Eine weite Reise voller Fragezeichen“

Die Frage, ob Hubers Musik den Menschen verändert, beantwortet Christian Hommel mit, na ja, einer wachsender Offenheit für alle Dinge und Erfordernisse des Lebens.

La Force du Vertige, so die Moderatorin nach der musikalischen Vorstellung, kommt einem vor wie „eine weite Reise, voller Fragezeichen, Überraschungen“ und mitunter wie ein „Unfall“. Dennoch sei es „humorvoll“, „witzig“ und durchaus von „großer Empathie“ und „Aussagekraft“. Dem gibt es nichts hinzuzufügen. 

Auch wenn diese Bagatellen und die "schwindelerregende Konfrontation mit sich selbst", erst nach mehrmaligem Hören und Besprechen Eingang und Verständnis in die Feinstruktur dieser  Miniaturen und rhythmischen Figuren gefunden haben.


vorne v. l.: Michael Wendeberg, Martina Seeber, Christian Hommel,
Ensemble Modern
(Foto: H.boscaiolo)

Eine Ikone der zukunftsweisenden Musik

Das zweite Vorspiel der Sechs Bagatellen war denn auch von größerem Verständnis begleitet.
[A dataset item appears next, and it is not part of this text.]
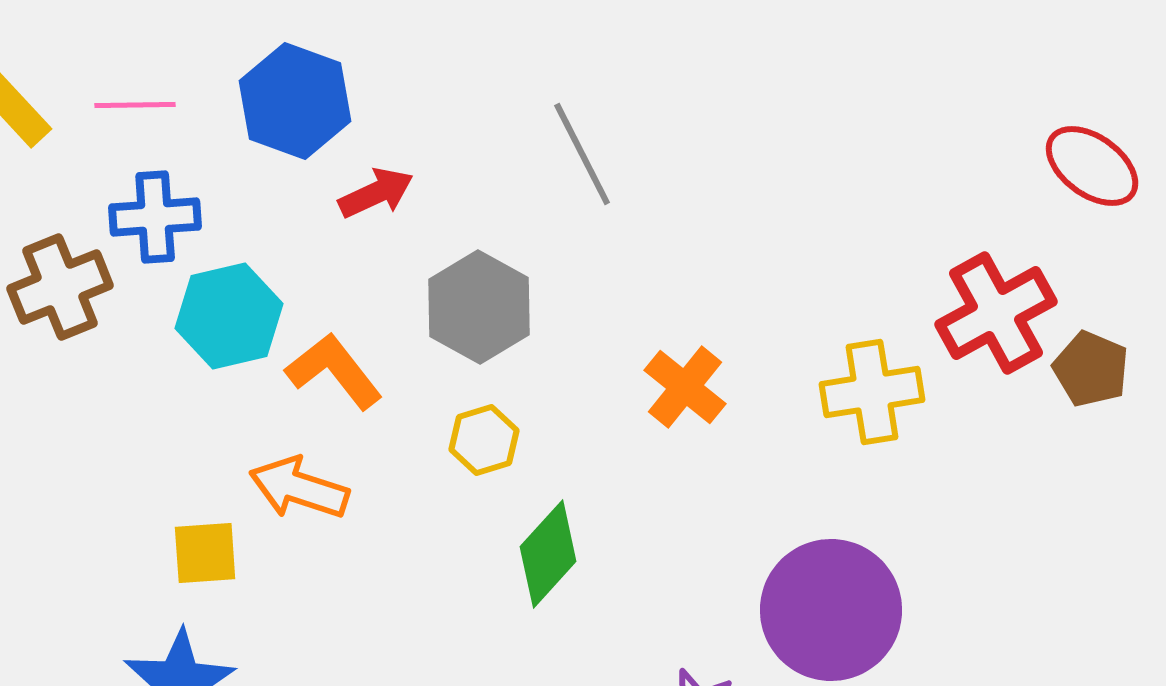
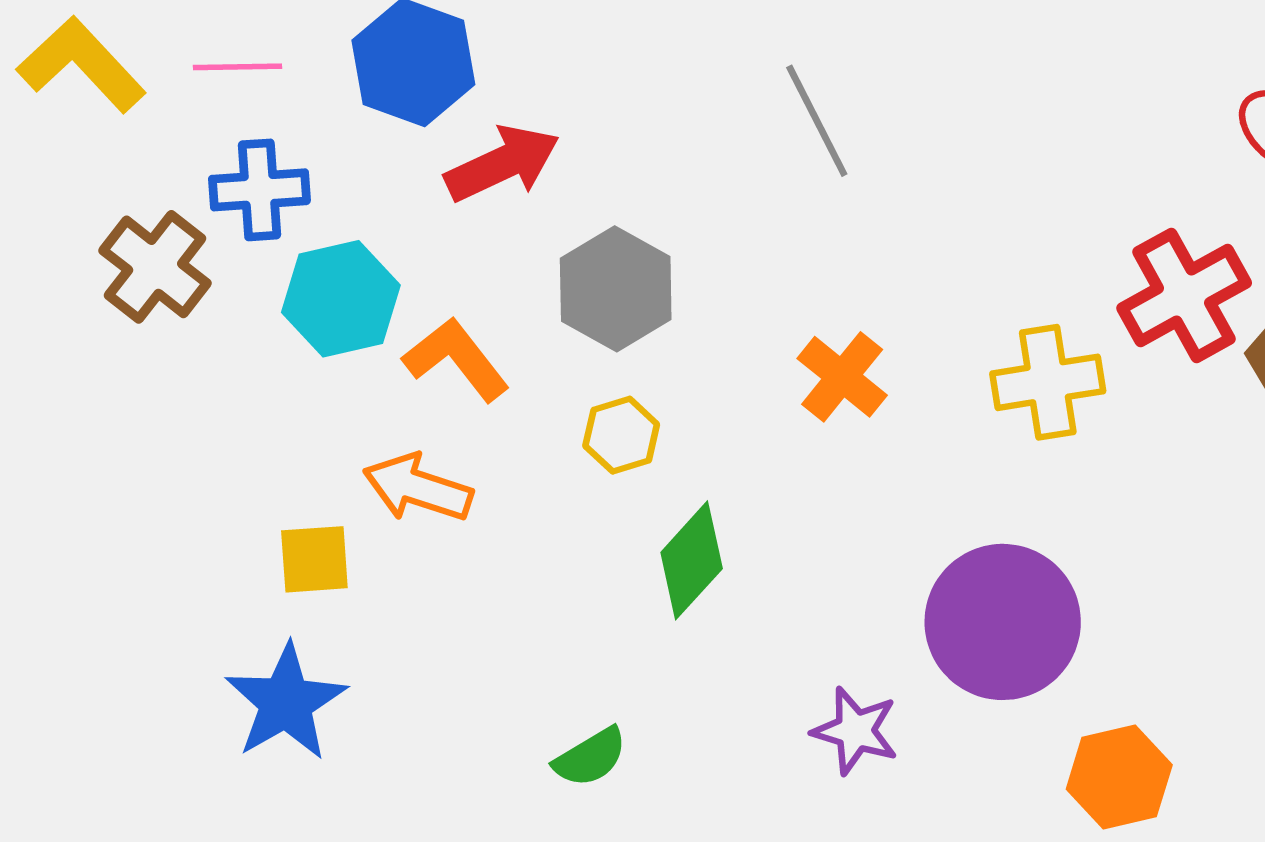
gray line: (582, 154) -> (817, 121), moved
red arrow: (376, 193) -> (502, 164), size x1.4
brown cross: (60, 287) -> (155, 267), turned -30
Auch spielten die Akteure freier und gelöster. Der Dirigent Michael Wendeberg, ein ausgewiesener Fachmann für die neue Musik und in Frankfurt bereits bestens bekannt durch seine musikalische Leitung der Oper Blühen (25.01.2023) von Vito Zuraj (*1979) und der Happy New Ears Werkstatt (26.01.2023), leitete das Ensemble mit lockerer Hand und trug nicht unwesentlich für die wieder einmal exzellente Darbietung der Kompositionen durch das Ensemble Modern bei. Es waren zwölf an der Zahl an diesem Werkstatt-Abend, und alle zwölf ein musikalisches Gedicht wert. 

Nicolaus A. Huber kam zum Abschluss auf die Bühne, bescheiden und zurückhaltend, wie gewohnt, aber eine Ikone der zukunftsweisenden Musik.